Por Carlos Meléndez, cientista político peruano Diciembre 17, 2014

Si existe alguna consistencia “ideológica” en el pragmático Humala, es su antifujimorismo. Negó el indulto a Alberto Fujimori y aprovecha cualquier ocasión para estigmatizar a sus principales opositores. Por ejemplo, hace unas semanas indicó que el fujimorismo “nació de una cloaca”.

El día en que Alberto Fujimori aterrizó en Santiago procedente de Tokio estaba iniciando una nueva etapa del proyecto político más sólido del Perú contemporáneo: el fujimorismo. Aquel verano del 2006, el ex presidente peruano había tomado un gran riesgo: dejar su refugio japonés y exponerse al sistema jurídico internacional. Su cálculo falló: finalmente fue deportado a Perú, procesado y condenado a 32 años por delitos de corrupción y violaciones de derechos humanos. Así se cerraba un capítulo en la historia política peruana pero, a la vez, comenzaba un fenómeno inesperado para la mayoría de analistas: el neofujimorismo.

"LA RESISTENCIA"
Después de la caída de Alberto Fujimori en el 2000, el fujimorismo vivió su etapa más lúgubre. El otrora régimen autoritario que había centralizado todos los poderes formales e informales alrededor de Alberto Fujimori y Vladimiro Montesinos (el siniestro asesor de inteligencia) se había convertido en una secta. Durante el primer lustro del milenio, muy pocos reconocían públicamente sus simpatías por el ex presidente. Ex defensores del “Chino” guardaban sepulcral silencio, otros ex funcionarios estaban presos o fugados y las pocas parlamentarias que quedaban fueron desaforadas. Algunos lograban reunirse, religiosamente, en viejas oficinas del centro de Lima para escuchar, casi secretamente, los mensajes que su caudillo enviaba en videos desde Japón. Ellos mismos bautizaron ese período como “la Resistencia”.
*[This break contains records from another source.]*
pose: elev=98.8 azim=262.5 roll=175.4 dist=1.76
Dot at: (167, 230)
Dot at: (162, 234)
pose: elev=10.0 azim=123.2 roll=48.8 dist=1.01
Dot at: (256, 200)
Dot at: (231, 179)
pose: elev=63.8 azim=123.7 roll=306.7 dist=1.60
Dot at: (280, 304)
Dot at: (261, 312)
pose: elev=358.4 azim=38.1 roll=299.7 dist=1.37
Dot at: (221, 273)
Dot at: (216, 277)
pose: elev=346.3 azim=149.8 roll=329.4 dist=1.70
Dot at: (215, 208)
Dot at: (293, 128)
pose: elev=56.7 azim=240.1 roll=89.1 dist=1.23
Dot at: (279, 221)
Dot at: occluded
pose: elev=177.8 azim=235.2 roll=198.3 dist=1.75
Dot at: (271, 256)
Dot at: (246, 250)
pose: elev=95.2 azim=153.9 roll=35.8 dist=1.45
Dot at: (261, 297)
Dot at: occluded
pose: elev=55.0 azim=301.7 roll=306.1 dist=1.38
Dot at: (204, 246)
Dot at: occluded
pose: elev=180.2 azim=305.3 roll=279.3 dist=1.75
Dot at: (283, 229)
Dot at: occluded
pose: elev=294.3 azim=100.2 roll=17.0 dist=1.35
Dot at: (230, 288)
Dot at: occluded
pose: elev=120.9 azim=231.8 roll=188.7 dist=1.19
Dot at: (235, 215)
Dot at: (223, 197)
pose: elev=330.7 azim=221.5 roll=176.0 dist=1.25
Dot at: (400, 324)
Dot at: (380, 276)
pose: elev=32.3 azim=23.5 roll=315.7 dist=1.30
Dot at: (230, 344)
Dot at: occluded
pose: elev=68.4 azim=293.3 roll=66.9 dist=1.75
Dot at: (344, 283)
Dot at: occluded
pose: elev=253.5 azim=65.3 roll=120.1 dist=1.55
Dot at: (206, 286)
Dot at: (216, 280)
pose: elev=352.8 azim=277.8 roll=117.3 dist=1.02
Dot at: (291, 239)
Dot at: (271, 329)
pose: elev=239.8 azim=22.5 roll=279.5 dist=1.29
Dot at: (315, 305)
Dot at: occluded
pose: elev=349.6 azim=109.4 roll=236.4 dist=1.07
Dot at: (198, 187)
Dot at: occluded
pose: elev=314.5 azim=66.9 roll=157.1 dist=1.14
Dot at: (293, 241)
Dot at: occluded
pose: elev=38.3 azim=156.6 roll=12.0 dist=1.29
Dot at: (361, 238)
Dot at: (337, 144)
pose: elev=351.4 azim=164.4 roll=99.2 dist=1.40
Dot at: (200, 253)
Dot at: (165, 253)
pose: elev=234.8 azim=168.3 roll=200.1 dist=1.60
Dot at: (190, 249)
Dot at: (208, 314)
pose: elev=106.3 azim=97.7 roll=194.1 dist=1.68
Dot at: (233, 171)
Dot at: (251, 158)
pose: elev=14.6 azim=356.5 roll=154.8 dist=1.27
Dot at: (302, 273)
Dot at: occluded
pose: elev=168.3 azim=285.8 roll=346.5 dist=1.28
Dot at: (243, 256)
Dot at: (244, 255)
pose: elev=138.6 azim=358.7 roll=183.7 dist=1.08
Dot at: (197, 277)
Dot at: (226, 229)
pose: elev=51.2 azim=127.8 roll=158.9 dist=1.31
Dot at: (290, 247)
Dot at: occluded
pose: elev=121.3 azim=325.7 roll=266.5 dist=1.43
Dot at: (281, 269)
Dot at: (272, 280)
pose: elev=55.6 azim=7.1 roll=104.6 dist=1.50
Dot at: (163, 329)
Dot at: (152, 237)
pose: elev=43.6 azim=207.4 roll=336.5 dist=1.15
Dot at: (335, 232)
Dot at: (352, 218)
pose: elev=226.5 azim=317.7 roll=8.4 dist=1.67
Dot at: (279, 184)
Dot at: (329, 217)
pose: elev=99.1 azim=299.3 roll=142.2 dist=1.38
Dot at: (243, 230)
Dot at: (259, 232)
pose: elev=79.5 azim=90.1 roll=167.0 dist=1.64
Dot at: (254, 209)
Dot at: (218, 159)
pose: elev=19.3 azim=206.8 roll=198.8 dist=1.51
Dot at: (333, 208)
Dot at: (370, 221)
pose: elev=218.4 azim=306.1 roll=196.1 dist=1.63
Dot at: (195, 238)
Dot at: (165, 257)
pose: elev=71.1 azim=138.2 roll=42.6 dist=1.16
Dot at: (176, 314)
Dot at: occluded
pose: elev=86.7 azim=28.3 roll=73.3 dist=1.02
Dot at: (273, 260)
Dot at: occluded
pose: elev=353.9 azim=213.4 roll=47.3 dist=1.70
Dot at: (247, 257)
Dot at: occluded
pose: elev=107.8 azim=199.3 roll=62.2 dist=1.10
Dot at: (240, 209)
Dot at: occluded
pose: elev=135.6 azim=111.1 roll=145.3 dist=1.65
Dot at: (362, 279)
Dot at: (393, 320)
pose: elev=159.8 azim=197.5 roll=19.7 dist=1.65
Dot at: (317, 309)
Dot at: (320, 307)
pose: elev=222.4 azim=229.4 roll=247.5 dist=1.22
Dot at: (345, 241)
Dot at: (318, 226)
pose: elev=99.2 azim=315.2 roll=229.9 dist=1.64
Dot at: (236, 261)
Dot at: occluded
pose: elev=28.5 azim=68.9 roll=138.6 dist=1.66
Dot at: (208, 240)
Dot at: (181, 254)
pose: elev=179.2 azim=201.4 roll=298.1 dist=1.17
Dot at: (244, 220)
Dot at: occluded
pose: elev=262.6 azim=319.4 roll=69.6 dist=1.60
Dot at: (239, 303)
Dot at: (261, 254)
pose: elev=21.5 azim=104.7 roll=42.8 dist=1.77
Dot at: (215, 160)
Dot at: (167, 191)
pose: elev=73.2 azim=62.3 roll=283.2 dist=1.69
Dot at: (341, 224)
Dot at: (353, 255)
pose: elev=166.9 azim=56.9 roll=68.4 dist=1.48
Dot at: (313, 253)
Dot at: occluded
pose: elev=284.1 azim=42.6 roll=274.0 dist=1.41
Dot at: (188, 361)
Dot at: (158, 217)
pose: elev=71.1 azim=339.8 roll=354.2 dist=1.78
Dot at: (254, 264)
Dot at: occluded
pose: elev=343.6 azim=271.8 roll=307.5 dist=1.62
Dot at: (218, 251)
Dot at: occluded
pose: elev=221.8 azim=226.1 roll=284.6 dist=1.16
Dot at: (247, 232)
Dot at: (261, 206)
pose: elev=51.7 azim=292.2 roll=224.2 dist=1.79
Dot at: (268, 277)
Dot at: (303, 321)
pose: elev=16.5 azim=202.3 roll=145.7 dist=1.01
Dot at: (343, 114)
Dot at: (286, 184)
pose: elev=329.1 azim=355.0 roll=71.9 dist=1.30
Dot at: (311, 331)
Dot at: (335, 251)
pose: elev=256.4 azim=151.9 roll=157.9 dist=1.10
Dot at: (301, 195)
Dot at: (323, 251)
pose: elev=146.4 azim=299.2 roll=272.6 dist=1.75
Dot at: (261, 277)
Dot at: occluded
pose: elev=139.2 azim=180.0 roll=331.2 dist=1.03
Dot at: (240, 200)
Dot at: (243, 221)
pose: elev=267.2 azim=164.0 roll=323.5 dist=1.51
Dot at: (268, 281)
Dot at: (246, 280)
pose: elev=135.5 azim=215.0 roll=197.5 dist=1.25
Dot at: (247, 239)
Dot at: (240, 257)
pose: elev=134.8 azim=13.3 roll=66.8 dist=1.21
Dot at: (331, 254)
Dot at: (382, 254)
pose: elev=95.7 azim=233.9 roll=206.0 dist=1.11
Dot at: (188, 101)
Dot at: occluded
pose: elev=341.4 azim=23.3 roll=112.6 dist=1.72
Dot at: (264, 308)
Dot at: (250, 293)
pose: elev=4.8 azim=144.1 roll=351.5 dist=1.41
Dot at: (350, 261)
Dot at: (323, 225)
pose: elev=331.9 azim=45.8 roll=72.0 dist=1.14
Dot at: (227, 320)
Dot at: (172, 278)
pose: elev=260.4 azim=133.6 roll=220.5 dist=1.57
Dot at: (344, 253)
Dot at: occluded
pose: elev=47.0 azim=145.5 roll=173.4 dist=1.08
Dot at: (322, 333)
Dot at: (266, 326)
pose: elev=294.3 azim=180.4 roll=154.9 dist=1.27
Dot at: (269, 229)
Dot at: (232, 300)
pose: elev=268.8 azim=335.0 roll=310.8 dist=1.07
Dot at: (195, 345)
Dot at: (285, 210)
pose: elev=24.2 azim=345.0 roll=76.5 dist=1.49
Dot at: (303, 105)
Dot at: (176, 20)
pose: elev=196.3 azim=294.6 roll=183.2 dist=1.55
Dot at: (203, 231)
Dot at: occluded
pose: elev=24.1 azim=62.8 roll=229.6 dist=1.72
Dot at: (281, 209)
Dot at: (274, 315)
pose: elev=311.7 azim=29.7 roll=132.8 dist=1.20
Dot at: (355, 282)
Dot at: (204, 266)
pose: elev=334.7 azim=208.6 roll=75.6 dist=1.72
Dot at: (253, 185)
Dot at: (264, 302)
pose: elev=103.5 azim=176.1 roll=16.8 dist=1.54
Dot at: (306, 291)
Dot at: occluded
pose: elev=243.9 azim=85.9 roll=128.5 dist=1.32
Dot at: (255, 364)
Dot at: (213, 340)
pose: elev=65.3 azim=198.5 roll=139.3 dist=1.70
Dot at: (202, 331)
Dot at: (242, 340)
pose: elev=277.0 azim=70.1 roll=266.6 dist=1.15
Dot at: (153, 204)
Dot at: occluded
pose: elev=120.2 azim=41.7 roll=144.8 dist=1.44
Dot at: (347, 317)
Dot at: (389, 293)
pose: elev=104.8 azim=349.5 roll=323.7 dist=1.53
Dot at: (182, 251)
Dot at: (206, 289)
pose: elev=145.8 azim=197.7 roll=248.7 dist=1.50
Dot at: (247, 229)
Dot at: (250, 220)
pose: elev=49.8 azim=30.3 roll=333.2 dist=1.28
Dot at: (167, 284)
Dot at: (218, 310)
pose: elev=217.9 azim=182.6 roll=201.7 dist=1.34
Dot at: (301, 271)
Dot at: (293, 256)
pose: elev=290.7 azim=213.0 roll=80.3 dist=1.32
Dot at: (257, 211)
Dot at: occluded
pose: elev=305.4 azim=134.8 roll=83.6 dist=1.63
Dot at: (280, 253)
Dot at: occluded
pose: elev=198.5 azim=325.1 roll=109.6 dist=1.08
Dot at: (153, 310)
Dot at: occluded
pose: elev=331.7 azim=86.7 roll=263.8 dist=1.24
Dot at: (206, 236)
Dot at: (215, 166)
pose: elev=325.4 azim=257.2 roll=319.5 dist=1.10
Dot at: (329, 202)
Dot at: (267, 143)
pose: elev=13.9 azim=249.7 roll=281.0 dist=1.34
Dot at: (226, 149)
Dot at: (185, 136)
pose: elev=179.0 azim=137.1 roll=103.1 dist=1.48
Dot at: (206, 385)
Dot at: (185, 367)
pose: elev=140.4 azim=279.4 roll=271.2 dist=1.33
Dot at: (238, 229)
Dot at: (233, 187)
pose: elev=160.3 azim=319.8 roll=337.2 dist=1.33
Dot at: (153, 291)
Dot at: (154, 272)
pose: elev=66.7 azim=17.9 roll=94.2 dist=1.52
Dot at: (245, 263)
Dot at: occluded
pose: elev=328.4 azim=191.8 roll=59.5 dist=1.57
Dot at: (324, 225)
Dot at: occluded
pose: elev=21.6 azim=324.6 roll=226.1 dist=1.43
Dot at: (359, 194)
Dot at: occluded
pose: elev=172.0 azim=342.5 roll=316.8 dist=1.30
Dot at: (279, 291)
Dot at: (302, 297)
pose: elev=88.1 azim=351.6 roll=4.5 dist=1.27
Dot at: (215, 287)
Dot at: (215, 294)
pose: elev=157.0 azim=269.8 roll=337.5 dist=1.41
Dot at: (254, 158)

El retorno -escala en Santiago y sometido a la justicia-de Alberto Fujimori al Perú sirvió inevitablemente para rearticular a sus viejos colaboradores en el contexto de los comicios generales del 2006. Con la anuencia de su líder, decidieron que la ex presidenta del Parlamento, Martha Chávez, fuera su candidata presidencial, y que Keiko Fujimori, hija del ex mandatario y ex primera dama, encabezara la lista al Congreso. Mientras la atención pública se concentraba en la disputa electoral entre otro ex presidente, el aprista Alan García, y un outsider militar, el nacionalista Ollanta Humala, el fujimorismo volvía a las calles. Aquellos resultados electorales levantaron la ceja de más de uno: Martha Chávez había obtenido el 7% y Keiko Fujimori se consagraba como la congresista más votada de Lima.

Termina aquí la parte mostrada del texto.